**Work item**
Up to and including the line containing "Wielkopolska dzieli się", set down each line of the entries below exactly, starting from the first, and leave out the rest.

Transcribed page contents:
___

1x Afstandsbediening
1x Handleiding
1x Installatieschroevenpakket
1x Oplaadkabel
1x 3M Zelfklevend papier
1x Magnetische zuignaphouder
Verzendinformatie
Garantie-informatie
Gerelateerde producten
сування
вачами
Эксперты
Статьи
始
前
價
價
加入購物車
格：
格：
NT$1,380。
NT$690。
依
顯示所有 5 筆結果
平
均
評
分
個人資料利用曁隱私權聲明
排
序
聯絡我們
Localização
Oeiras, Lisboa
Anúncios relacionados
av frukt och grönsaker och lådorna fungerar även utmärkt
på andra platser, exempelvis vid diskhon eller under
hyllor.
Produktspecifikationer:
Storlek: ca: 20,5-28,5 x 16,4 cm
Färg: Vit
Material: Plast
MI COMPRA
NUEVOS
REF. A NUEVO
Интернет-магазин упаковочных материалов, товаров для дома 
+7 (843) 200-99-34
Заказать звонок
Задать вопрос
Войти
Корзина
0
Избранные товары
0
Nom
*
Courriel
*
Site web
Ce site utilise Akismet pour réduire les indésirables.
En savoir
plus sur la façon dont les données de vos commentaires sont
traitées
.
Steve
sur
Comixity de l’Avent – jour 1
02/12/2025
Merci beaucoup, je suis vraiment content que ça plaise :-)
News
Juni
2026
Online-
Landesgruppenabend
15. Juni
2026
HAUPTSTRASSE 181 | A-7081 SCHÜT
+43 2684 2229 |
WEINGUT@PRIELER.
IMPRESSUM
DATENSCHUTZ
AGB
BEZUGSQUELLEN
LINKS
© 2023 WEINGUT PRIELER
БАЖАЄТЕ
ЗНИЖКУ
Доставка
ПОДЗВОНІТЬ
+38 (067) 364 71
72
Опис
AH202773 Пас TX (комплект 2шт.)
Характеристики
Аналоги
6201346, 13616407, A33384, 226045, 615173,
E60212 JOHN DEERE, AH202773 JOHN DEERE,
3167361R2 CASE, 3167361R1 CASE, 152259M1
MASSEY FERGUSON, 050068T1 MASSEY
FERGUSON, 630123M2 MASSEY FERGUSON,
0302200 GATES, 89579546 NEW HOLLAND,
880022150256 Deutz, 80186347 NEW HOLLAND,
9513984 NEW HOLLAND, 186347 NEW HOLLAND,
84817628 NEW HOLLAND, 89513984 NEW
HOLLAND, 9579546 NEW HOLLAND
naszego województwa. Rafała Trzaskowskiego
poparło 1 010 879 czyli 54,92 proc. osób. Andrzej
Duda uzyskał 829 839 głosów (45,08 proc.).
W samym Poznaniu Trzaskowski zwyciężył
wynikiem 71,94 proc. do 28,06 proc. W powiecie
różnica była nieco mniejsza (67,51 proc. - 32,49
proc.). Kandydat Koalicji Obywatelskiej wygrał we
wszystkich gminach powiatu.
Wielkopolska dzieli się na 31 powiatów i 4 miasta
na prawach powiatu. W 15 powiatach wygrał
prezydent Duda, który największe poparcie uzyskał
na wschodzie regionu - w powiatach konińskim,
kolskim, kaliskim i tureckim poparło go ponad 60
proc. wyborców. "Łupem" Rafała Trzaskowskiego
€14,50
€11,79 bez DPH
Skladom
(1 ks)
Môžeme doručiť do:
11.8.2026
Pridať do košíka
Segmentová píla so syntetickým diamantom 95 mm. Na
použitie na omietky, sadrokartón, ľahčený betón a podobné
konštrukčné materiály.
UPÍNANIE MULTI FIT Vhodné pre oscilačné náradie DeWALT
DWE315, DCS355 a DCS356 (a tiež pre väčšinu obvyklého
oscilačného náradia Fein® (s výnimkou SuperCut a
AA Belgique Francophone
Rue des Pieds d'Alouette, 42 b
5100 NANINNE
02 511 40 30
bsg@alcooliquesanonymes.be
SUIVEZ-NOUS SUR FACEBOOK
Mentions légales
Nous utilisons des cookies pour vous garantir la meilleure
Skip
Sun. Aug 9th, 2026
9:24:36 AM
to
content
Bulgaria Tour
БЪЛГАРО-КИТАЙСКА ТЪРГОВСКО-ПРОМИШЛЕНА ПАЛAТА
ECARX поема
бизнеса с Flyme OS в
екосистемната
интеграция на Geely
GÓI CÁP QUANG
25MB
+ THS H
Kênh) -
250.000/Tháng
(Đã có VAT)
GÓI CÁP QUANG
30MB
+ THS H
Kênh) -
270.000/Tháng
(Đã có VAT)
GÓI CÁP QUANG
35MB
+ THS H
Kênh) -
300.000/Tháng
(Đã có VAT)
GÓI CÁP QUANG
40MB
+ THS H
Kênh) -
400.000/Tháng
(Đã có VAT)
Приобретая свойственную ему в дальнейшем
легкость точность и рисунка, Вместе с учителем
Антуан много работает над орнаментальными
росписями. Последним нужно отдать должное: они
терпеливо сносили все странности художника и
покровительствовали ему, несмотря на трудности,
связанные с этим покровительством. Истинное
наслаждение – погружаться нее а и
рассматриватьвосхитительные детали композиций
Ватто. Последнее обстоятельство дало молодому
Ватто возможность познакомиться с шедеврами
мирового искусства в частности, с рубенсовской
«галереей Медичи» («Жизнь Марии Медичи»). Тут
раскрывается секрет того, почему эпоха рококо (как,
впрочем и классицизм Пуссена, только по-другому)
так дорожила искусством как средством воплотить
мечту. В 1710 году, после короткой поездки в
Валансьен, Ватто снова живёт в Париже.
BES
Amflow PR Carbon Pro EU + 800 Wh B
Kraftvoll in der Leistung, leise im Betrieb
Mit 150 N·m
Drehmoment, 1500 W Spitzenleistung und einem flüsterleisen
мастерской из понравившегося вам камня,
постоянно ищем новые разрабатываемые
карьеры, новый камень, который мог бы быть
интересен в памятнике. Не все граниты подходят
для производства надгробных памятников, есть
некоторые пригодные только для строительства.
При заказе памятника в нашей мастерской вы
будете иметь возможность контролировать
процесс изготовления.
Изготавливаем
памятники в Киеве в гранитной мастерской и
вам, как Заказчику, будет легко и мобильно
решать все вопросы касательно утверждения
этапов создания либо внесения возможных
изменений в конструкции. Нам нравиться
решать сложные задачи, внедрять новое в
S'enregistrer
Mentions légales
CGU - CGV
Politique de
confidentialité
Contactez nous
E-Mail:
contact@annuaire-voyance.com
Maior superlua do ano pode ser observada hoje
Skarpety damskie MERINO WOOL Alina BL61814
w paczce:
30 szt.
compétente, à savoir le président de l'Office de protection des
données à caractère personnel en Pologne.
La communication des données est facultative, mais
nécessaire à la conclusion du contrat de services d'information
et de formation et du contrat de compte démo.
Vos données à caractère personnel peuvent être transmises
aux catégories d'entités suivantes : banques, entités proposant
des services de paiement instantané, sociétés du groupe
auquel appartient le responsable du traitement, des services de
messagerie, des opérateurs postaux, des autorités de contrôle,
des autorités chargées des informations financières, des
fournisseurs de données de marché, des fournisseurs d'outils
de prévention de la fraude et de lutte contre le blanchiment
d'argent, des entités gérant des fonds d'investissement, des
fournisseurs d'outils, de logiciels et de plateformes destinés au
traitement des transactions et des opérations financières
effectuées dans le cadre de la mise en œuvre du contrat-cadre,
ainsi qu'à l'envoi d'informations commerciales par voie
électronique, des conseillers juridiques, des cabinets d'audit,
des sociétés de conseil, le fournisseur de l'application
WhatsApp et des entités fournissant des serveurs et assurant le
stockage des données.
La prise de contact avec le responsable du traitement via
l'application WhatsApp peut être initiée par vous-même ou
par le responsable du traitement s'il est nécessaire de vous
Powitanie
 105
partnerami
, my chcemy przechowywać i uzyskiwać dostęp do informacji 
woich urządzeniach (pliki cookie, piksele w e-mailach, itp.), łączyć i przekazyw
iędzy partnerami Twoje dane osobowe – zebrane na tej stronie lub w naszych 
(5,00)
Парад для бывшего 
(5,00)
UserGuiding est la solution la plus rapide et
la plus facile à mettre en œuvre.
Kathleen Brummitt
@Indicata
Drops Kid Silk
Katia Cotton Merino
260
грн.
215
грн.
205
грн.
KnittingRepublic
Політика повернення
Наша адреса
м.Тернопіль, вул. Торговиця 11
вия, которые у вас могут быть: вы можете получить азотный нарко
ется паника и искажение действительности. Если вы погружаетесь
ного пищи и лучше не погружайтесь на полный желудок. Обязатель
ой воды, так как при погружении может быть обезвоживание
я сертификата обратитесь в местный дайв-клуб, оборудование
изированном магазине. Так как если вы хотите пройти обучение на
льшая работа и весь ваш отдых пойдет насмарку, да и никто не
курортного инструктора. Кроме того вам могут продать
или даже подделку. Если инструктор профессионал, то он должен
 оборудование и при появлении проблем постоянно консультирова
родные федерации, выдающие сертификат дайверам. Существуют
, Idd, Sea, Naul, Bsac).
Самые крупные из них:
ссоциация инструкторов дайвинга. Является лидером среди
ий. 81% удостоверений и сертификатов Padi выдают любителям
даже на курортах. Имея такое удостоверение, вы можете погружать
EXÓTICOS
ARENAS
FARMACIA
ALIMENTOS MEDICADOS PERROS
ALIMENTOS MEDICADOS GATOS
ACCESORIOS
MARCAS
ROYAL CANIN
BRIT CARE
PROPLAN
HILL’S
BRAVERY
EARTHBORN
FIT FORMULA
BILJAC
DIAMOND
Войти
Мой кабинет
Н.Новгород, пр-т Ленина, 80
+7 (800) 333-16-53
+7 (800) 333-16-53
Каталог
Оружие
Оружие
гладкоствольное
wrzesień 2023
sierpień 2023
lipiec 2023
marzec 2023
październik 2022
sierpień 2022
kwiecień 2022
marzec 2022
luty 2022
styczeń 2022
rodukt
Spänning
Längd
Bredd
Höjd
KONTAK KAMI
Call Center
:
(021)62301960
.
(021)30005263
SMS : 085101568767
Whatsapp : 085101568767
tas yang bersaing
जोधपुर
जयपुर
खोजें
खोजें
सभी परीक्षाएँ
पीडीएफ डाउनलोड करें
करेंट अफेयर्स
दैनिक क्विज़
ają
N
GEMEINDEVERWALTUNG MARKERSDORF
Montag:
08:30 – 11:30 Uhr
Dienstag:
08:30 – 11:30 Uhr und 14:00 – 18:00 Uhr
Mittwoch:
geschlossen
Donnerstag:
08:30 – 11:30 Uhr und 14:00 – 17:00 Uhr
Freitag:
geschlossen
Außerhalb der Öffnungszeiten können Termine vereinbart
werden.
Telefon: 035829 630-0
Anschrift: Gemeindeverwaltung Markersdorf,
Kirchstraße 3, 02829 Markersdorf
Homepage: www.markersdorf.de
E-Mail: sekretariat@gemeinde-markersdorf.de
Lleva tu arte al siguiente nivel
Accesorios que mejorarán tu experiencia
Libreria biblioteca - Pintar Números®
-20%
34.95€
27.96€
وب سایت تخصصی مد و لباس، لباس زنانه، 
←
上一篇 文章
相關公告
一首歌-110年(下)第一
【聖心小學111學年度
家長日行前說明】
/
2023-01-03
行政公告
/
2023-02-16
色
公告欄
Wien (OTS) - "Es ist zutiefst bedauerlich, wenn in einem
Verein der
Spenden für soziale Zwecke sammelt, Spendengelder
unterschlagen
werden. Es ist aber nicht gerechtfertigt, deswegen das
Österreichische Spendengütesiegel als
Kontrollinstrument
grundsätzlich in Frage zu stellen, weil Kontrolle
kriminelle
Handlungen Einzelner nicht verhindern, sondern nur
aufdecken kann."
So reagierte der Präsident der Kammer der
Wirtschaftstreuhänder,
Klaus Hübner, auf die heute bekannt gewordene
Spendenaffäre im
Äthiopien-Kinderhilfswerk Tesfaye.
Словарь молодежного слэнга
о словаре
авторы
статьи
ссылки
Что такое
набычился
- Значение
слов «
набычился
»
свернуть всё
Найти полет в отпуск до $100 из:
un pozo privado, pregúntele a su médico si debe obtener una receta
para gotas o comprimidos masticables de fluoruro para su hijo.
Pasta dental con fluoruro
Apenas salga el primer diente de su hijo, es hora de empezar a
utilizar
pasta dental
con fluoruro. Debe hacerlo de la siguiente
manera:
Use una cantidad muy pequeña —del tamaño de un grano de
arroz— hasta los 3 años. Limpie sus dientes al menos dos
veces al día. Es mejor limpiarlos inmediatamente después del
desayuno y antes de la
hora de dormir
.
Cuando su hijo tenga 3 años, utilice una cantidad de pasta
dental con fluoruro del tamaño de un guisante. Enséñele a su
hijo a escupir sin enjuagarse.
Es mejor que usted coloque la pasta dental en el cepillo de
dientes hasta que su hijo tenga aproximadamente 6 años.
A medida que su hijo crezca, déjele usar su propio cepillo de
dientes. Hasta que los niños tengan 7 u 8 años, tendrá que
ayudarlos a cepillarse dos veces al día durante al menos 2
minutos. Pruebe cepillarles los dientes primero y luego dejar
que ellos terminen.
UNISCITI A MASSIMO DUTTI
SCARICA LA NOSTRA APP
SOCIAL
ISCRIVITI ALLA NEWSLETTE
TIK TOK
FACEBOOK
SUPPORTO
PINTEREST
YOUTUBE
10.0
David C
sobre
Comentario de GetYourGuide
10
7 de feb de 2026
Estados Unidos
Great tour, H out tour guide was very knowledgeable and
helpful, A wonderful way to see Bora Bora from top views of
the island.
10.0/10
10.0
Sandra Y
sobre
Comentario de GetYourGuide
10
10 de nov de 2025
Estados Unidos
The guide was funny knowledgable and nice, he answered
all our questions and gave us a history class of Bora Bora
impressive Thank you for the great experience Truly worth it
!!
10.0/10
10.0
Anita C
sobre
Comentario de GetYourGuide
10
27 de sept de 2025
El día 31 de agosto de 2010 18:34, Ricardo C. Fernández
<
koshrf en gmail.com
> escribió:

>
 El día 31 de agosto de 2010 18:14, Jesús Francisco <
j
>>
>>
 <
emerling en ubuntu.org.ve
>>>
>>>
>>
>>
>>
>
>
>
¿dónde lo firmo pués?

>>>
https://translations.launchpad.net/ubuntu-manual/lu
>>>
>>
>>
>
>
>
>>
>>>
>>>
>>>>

___

**Expected answer**
1x Afstandsbediening
1x Handleiding
1x Installatieschroevenpakket
1x Oplaadkabel
1x 3M Zelfklevend papier
1x Magnetische zuignaphouder
Verzendinformatie
Garantie-informatie
Gerelateerde producten
сування
вачами
Эксперты
Статьи
始
前
價
價
加入購物車
格：
格：
NT$1,380。
NT$690。
依
顯示所有 5 筆結果
平
均
評
分
個人資料利用曁隱私權聲明
排
序
聯絡我們
Localização
Oeiras, Lisboa
Anúncios relacionados
av frukt och grönsaker och lådorna fungerar även utmärkt
på andra platser, exempelvis vid diskhon eller under
hyllor.
Produktspecifikationer:
Storlek: ca: 20,5-28,5 x 16,4 cm
Färg: Vit
Material: Plast
MI COMPRA
NUEVOS
REF. A NUEVO
Интернет-магазин упаковочных материалов, товаров для дома 
+7 (843) 200-99-34
Заказать звонок
Задать вопрос
Войти
Корзина
0
Избранные товары
0
Nom
*
Courriel
*
Site web
Ce site utilise Akismet pour réduire les indésirables.
En savoir
plus sur la façon dont les données de vos commentaires sont
traitées
.
Steve
sur
Comixity de l’Avent – jour 1
02/12/2025
Merci beaucoup, je suis vraiment content que ça plaise :-)
News
Juni
2026
Online-
Landesgruppenabend
15. Juni
2026
HAUPTSTRASSE 181 | A-7081 SCHÜT
+43 2684 2229 |
WEINGUT@PRIELER.
IMPRESSUM
DATENSCHUTZ
AGB
BEZUGSQUELLEN
LINKS
© 2023 WEINGUT PRIELER
БАЖАЄТЕ
ЗНИЖКУ
Доставка
ПОДЗВОНІТЬ
+38 (067) 364 71
72
Опис
AH202773 Пас TX (комплект 2шт.)
Характеристики
Аналоги
6201346, 13616407, A33384, 226045, 615173,
E60212 JOHN DEERE, AH202773 JOHN DEERE,
3167361R2 CASE, 3167361R1 CASE, 152259M1
MASSEY FERGUSON, 050068T1 MASSEY
FERGUSON, 630123M2 MASSEY FERGUSON,
0302200 GATES, 89579546 NEW HOLLAND,
880022150256 Deutz, 80186347 NEW HOLLAND,
9513984 NEW HOLLAND, 186347 NEW HOLLAND,
84817628 NEW HOLLAND, 89513984 NEW
HOLLAND, 9579546 NEW HOLLAND
naszego województwa. Rafała Trzaskowskiego
poparło 1 010 879 czyli 54,92 proc. osób. Andrzej
Duda uzyskał 829 839 głosów (45,08 proc.).
W samym Poznaniu Trzaskowski zwyciężył
wynikiem 71,94 proc. do 28,06 proc. W powiecie
różnica była nieco mniejsza (67,51 proc. - 32,49
proc.). Kandydat Koalicji Obywatelskiej wygrał we
wszystkich gminach powiatu.
Wielkopolska dzieli się na 31 powiatów i 4 miasta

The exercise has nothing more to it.